Toute cette agitation n’est pas innocente. Cette campagne intervient sur fond de bras de fer entre la Commission européenne et les États membres de l’UE sur le projet de règlement sur l'utilisation durable des produits phytosanitaires (SUR). Ce projet, rappelons-le, reprend les objectifs de la stratégie Farm to Fork : réduire de 50% l’utilisation des produits phytosanitaires d’ici à 2030 ( notre tribune de juillet ). A l’occasion d’une réunion du Conseil de l’agriculture le 26 septembre, une douzaine de délégations ont demandé à la Commission de mener une nouvelle analyse d'impact compte tenu des nouvelles conditions engendrées par la guerre en Ukraine. Elles estiment que « certaines des données et analyses utilisées comme base pour l’évaluation d’impact ne sont plus valables » . Leur crainte : qu’une réduction drastique des produits phytosanitaires (certains pays ont découvert qu’ils devront les réduire de 60% !) ait des conséquences sur la production agricole et la sécurité alimentaire des Européens. L'inquiétude des pays de l'UE est justifiée : la succession des crises fragilise un peu plus le secteur de l'agriculture et de l'agroalimentaire. Avec la hausse du prix des énergies, les coûts de production flambent. C’est particulièrement vrai des engrais azotés, fabriqués à partir de gaz. Plusieurs unités de production en Europe ont été arrêtées, ce qui fait craindre des pénuries pour la campagne 2022-2023 , donc des baisses de rendement… Certaines filières, comme celle des fruits et légumes, tirent le signal d’alarme depuis de nombreuses années sur les impasses phytosanitaires, les coûts de production qui explosent et réclament un bouclier énergétique spécifique.
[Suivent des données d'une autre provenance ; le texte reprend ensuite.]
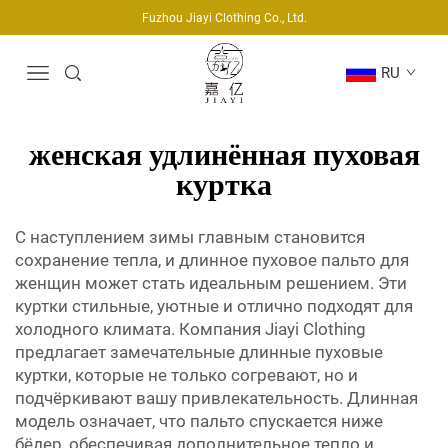
Fuzhou Jiayi Clothing Co., Ltd.
RU
женская удлинённая пуховая
куртка
С наступлением зимы главным становится
сохранение тепла, и длинное пуховое пальто для
женщин может стать идеальным решением. Эти
куртки стильные, уютные и отлично подходят для
холодного климата. Компания Jiayi Clothing
предлагает замечательные длинные пуховые
куртки, которые не только согревают, но и
подчёркивают вашу привлекательность. Длинная
модель означает, что пальто спускается ниже
бёдер, обеспечивая дополнительное тепло и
Dans un tel contexte, faut-il renoncer à la transition agroécologique ? Non, bien sûr : on ne change pas de cap pendant la tempête. D’autant plus que de nombreux agriculteurs ont déjà amorcé cette transition, comme l’a montré « La Grande Récolte », l’enquête que l’institut BVA a menée pour BASF auprès de plus de 2 000 acteurs du monde agricole. Les trois quarts des agriculteurs interrogés sont déjà engagés dans une démarche agroécologique ou en l’intention de le faire, soit 15% de mieux qu’en 2018. On ne peut que s’en réjouir. Mais garder le cap ne signifie pas pour autant renoncer à s’adapter au contexte. La transition agroécologique ne peut pas se résumer à la réduction des produits phytosanitaires. De nombreux autres axes de progrès sont possibles et déjà mis en œuvre, comme le révèle notre enquête.
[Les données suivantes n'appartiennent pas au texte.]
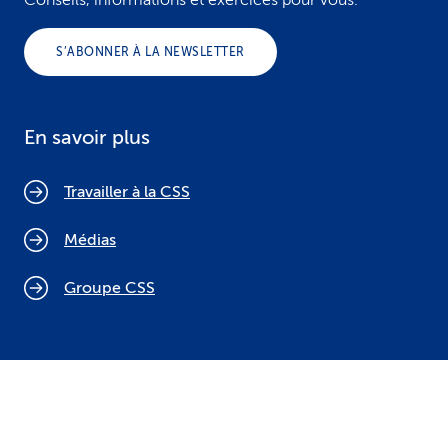
Conseils, informations et exercices pour vous.
S’ABONNER À LA NEWSLETTER
En savoir plus
Travailler à la CSS
Médias
Groupe CSS
Politique relative aux cookies
Mentions légales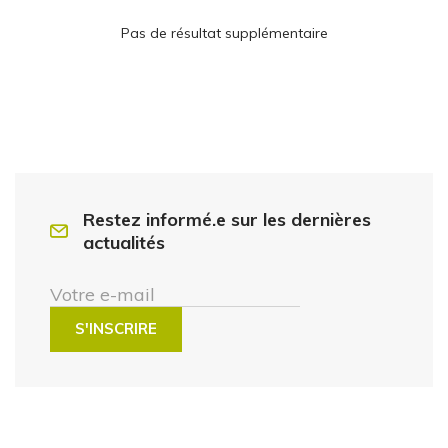
Pas de résultat supplémentaire
Restez informé.e sur les dernières
actualités
Votre e-mail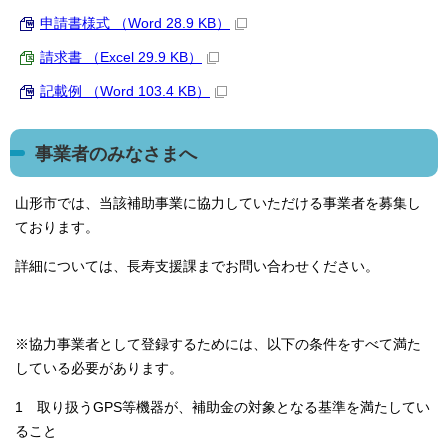
申請書様式 （Word 28.9 KB）
請求書 （Excel 29.9 KB）
記載例 （Word 103.4 KB）
事業者のみなさまへ
山形市では、当該補助事業に協力していただける事業者を募集し
ております。
詳細については、長寿支援課までお問い合わせください。
※協力事業者として登録するためには、以下の条件をすべて満た
している必要があります。
1 取り扱うGPS等機器が、補助金の対象となる基準を満たしてい
ること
Le gouvernement a-t-il pris la mesure de l’inquiétude qui gagne de nombreuses filières agricoles et la perte de souveraineté en cours, comme le rappelle le Sénat lors de la remise de son rapport « Compétitivité : Une urgence pour redresser la ferme France », le 28 septembre. Il semble en tout cas vouloir donner des gages de sa considération pour les agriculteurs. En témoignent les derniers arbitrages rendus concernant l’assurance récolte, clairement favorables au déploiement du dispositif de gestion des risques climatiques. Dans la foulée, le président de la République a choisi Terres de Jim, l’événement phare des Jeunes Agriculteurs, pour présenter son « pacte d'avenir et d'orientation pour l'agriculture » et ouvrir une période de concertation de six mois qui devrait déboucher sur une loi d’orientation agricole en 2023. Quelques jours plus tard, c’est au tour de Marc Fesneau de monter au créneau : dans une interview au Figaro , le ministre de l’Agriculture a réaffirmé son engagement aux côtés des agriculteurs : « Ma responsabilité est de faire évoluer le modèle avec les agriculteurs, pas contre eux. » Dont acte.